Für seine Tochter geht er nach Berlin

„Ich habe meine Sachen gepackt, hatte 200 Euro in der Tasche und bin nach Berlin“, sagt Kai und schiebt hinterher: „Berlin schluckt dich.“ Über einen Kontakt bekam er einen Job in einem Berliner Theater. Sein Tagesablauf: von 17 Uhr bis nachts um drei arbeiten, dann nach Hause, Internet-Poker. So ging das über Monate. Und so konnte es aus Kais Sicht nicht weitergehen. Zur Sommerpause kündigte er den Job. „Mit der Tasche und den 200 Euro, die ich vorher hatte, bin ich zurück nach Hameln.“

Berlin schluckt dich.

Kai Tippenhauer

Ob ihm die Zeit geholfen habe? Schon. „Vor allem geistig.“ In einem Buch schrieb der Teilzeitberliner seine Gedanken nieder, verarbeitete so die schwierige Zeit in seinem Leben. „Die Gedanken fressen dich auf. Und ich hatte niemanden, bei dem ich sie loswerden konnte. Also habe ich mich stundenlang hingesetzt und sie runtergeschrieben. Und sie waren danach weg.“ Nur einmal wagte Kai danach einen Blick in das Buch mit seinem Innersten. Er schwor sich, es niemals wieder zu lesen.

Kapitel 3: Zurück ins Leben

Zurück in Hameln. Zurück in der Stadt, in der er pleiteging. Aber Kai war zuversichtlich: „Es wird schon wieder aufwärts gehen“, sagte sich der Rückkehrer. Für einige Wochen wohnte er bei einem Freund. Der erste Job nach der Zeit in Berlin brachte ihm neben Hartz IV etwas Geld. So ging es Stück für Stück voran. Aber: Schulden hatte er noch immer. Kai meldete Privatinsolvenz an; ein Anfang war gemacht. Mittlerweile ist er schuldenfrei. Auch der erste Besuch seiner Tochter aus Berlin brachte ihn wieder nach oben. „Für einen Hartz-IV-Empfänger ist Berlin New York.“ Maximal einmal im Monat konnte er davor seine Tochter besuchen. Mehr war einfach nicht drin. „Ich bin total stolz darauf, dass ich es geschafft habe, den Kontakt zu halten“, sagt er heute.

Über einen Gastro-Job in Hildesheim lernte Kai seine neue Freundin kennen.

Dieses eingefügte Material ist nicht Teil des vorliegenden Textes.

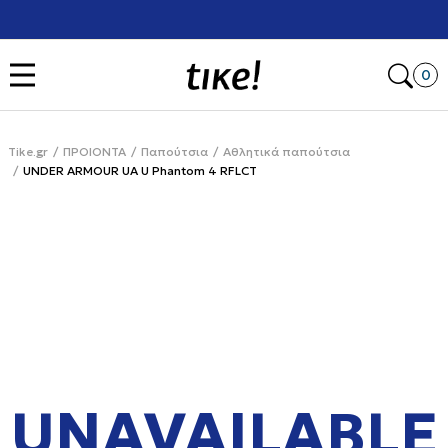
Χρειάζεσαι βοήθεια με την αγορά σου; Κάλεσέ μας στο
+302111077485
Open
0
Tike.gr
ΠΡΟΙΟΝΤΑ
Παπούτσια
Αθλητικά παπούτσια
UNDER ARMOUR UA U Phantom 4 RFLCT
UNAVAILABLE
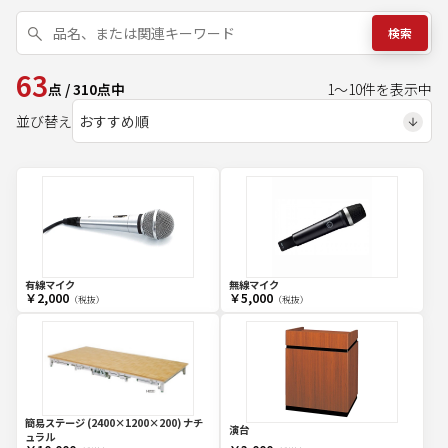
検索
63
点
/
310
点中
1
～
10
件を表示中
並び替え
有線マイク
無線マイク
￥2,000
￥5,000
（税抜）
（税抜）
簡易ステージ (2400×1200×200) ナチ
演台
ュラル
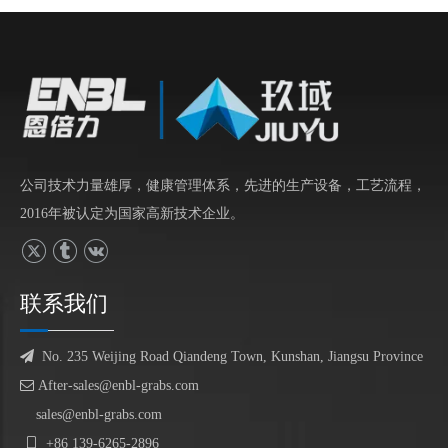
公司技术力量雄厚，健康管理体系，先进的生产设备，工艺流程，
2016年被认定为国家高新技术企业。
联系我们

No. 235 Weijing Road Qiandeng Town, Kunshan, Jiangsu Province

After-sales@enbl-grabs.com
sales@enbl-grabs.com

+86
139
-
6265
-
2896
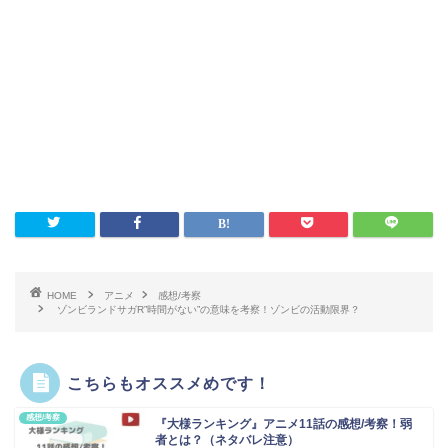
HOME
アニメ
感想/考察
ゾンビランドサガR”時間がない”の意味を考察！ゾンビの活動限界？
こちらもオススメめです！
感想/考察
『大様ランキング』アニメ11話の感想/考察！弱
者とは？（ネタバレ注意）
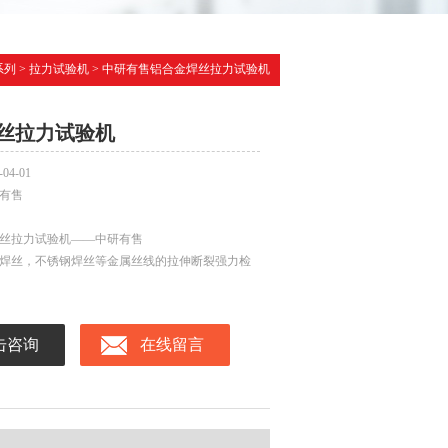
系列
>
拉力试验机
> 中研有售铝合金焊丝拉力试验机
丝拉力试验机
-04-01
有售
丝拉力试验机——中研有售
焊丝，不锈钢焊丝等金属丝线的拉伸断裂强力检
击咨询
在线留言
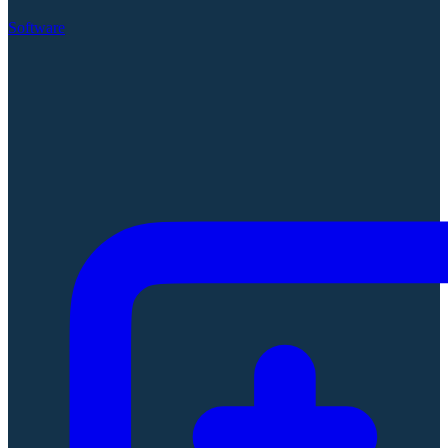
Software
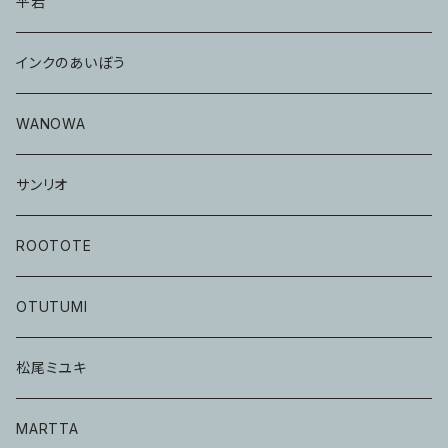
平岩
インクのあいぼう
WANOWA
サンリオ
ROOTOTE
OTUTUMI
松尾ミユキ
MARTTA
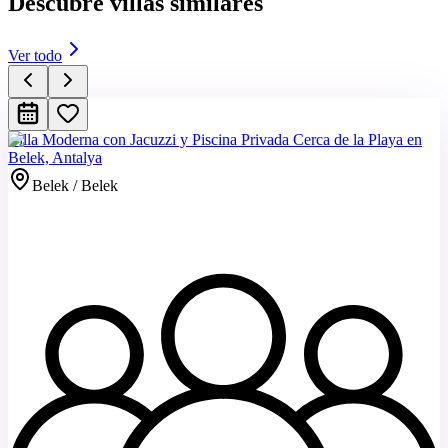
Descubre villas similares
Ver todo
Villa Moderna con Jacuzzi y Piscina Privada Cerca de la Playa en
Belek, Antalya
Belek / Belek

Inzwischen sind sie verheiratet, erwarten ein gemeinsames Kind. „Über alles, was war, bin ich hinweggekommen. Ich habe einen Job, den ich schätze.“ Kai arbeitet als Social-Media-Berater bei der „Dewezet“ in Hameln. Das ist für ihn nicht nur ein Job, sondern Leidenschaft. Mit den Tiefpunkten in seinem Leben hat Kai abgeschlossen, die Probleme angepackt und gelöst. Ach ja: Mitte Juli soll es eine Revival-Party in der „Zeitzone“ geben. Zeit zurück für einen Tag.